Why does there seem to be a relation between the fifth roots of $32$ and $\varphi$ (the golden ratio)?

Question

I have the following problem on one of my assignments:

find all five fifth roots of 32.

What I find interesting is how $\varphi$ is related to the real component of most of the solutions. My intuition points me towards the definition of $\varphi$, namely $\varphi$ = $\frac{\sqrt{5} + 1}{2}$

Here are the solutions: $2$, $0.618+0.951i$, $-1.618+1.176i$, $-1.618-1.176i$, $0.618-1.902i$

Four of the solutions have real component (of what seems to be) either $-\varphi$ or $\varphi - 1$. It is not just a coincidence to do with rounding, it is exactly equal to $-\varphi$ and $\varphi - 1$ out to 10 decimal places.

Is there some deeper relation that I am missing?

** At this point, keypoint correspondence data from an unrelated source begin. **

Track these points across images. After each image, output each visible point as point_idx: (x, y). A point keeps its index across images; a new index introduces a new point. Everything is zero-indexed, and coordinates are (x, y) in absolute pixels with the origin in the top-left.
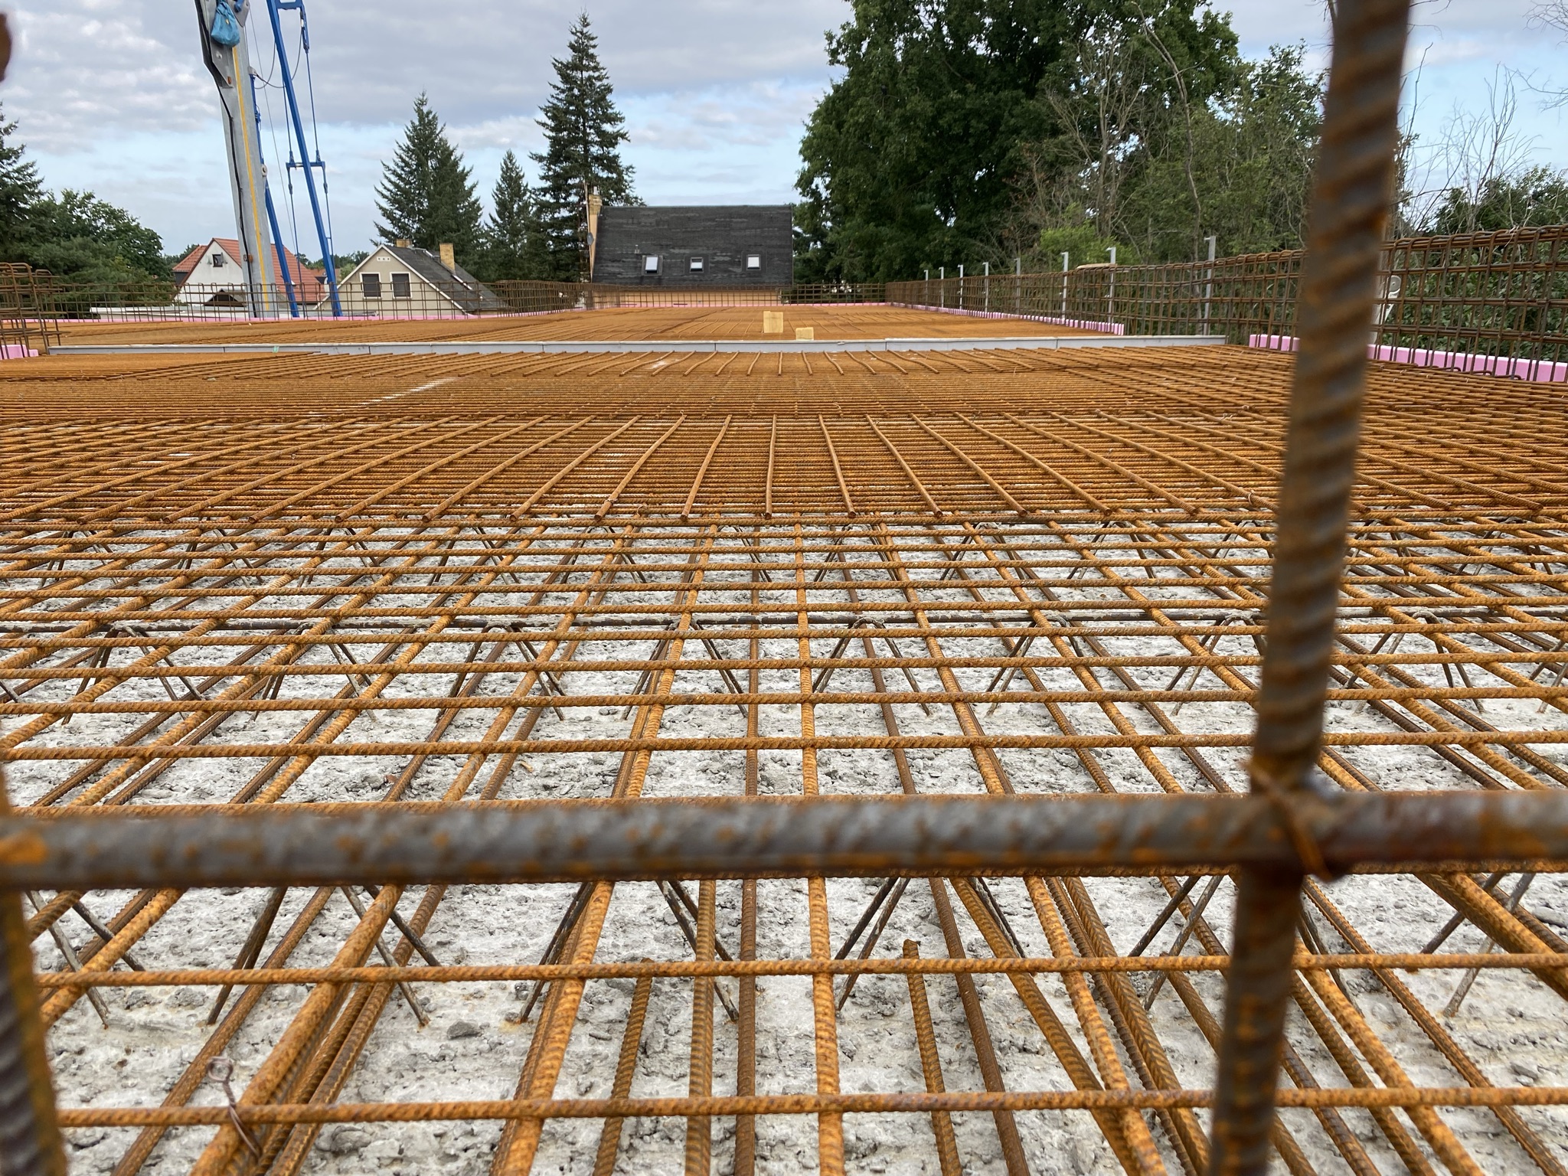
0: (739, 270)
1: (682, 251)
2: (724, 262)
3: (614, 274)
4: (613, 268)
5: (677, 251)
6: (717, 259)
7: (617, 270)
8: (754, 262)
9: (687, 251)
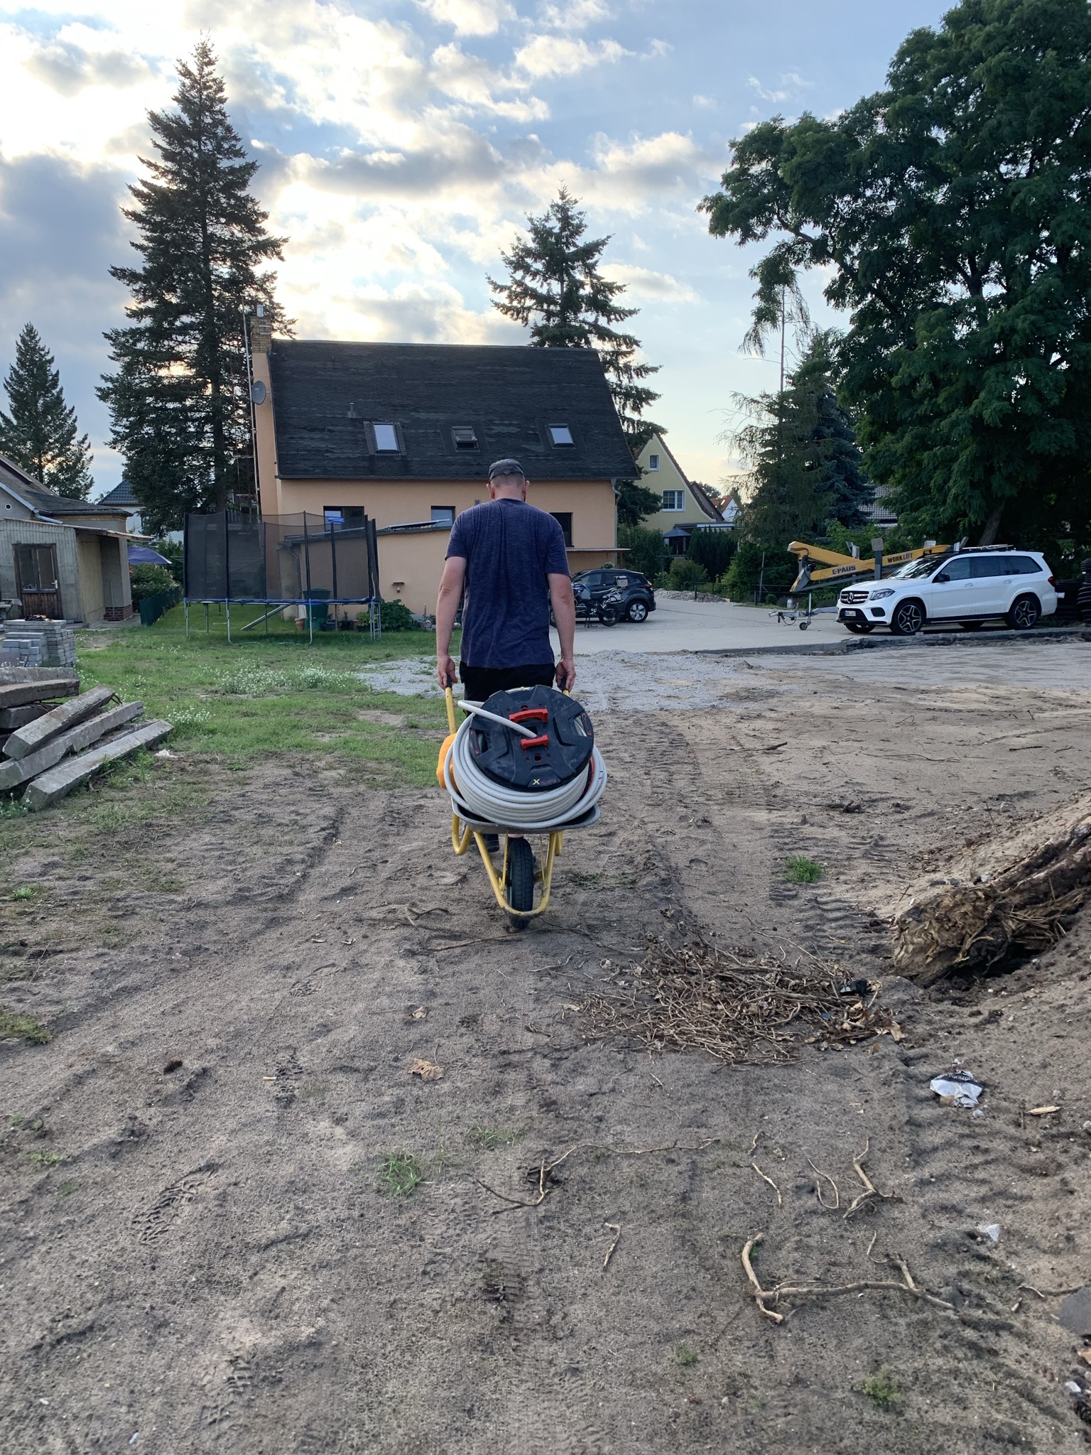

I was shocked to get this answer.

Answer 1

Note that

$$w^5=32e^{i2k\pi} \implies w_k= 2e^{i\frac{2k\pi}{5}}$$

with $k=0,1,2,3,4$ and for example

$$w_1 = 2\left(\cos \frac{2\pi}{5}+i \sin \frac{2\pi}{5}\right)$$

which is connected to golden ratio by the golden triangle

(image modified from credit 01, credit 02)

Answer 2

If $z^5=32$ then $$z=2 \exp\left(\frac {i2\pi k}5\right)=2 \left[\cos\left(\frac {2\pi k}5\right)+i\sin\left(\frac {2\pi k}5\right)\right]$$ for $k\in\{0,1,2,3,4\}$. The real part of $z$ is $$2\cos\left(\frac {2\pi k}5\right)=\exp\left(\frac {i2\pi k}5\right)+\exp\left(-\frac {i2\pi k}5\right)=x+\frac1x,$$ where $x^5=1$. When $x=1$, this equals $2$. Otherwise, factor $x^5-1$ as $$ \begin{aligned} x^5-1&=(x-1)(x^4+x^3+x^2+x+1)\\ &=(x-1)x^2\left(x^2+x+1+\frac1x+\frac1{x^2}\right)\\ &=(x-1)x^2\left[\left(x+\frac1x\right)^2+\left(x+\frac1x\right)-1\right]. \end{aligned} $$ So when $x\ne1$ we must have $\left(x+\frac1x\right)^2+\left(x+\frac1x\right)-1=0$, and the quadratic equation yields $x+\frac1x=\frac{-1\pm\sqrt 5}2$, which equals $-\phi$ or $\phi-1$.

Answer 3

Taking the factorization in @grand_chat's answer one step further, and using the conjugate notation $\,\overline\varphi = -\dfrac{1}{\varphi} = - \varphi+1\,$ for the second root of the golden ratio equation:

$$ x^5 - 1 \;=\; (x-1)\,\big(x^2 + \varphi x + 1\big)\,\big(x^2 + \overline\varphi x + 1\big) $$

This shows the presence of $\varphi$ in the factorization of $\,x^5 - 1\,$ over the reals, and confirms the connection with the $5^{th}$ roots of unity and associated trigonometric functions.

Perhaps more unexpectedly, this also facilitates an alternative proof of Fermat's Last Theorem in the special case $n=5$. Quoting from George Lowther's answer under Golden Number Theory:

Using the fact that $\mathbb{Z}[\varphi]$ is a unique factorization domain in which we can decompose $$ x^5+y^5=(x+y)(x^2+y^2-\varphi xy)(x^2+y^2-\bar\varphi xy) $$ we can give a proof of Fermat's Last Theorem for the case of exponent $5$.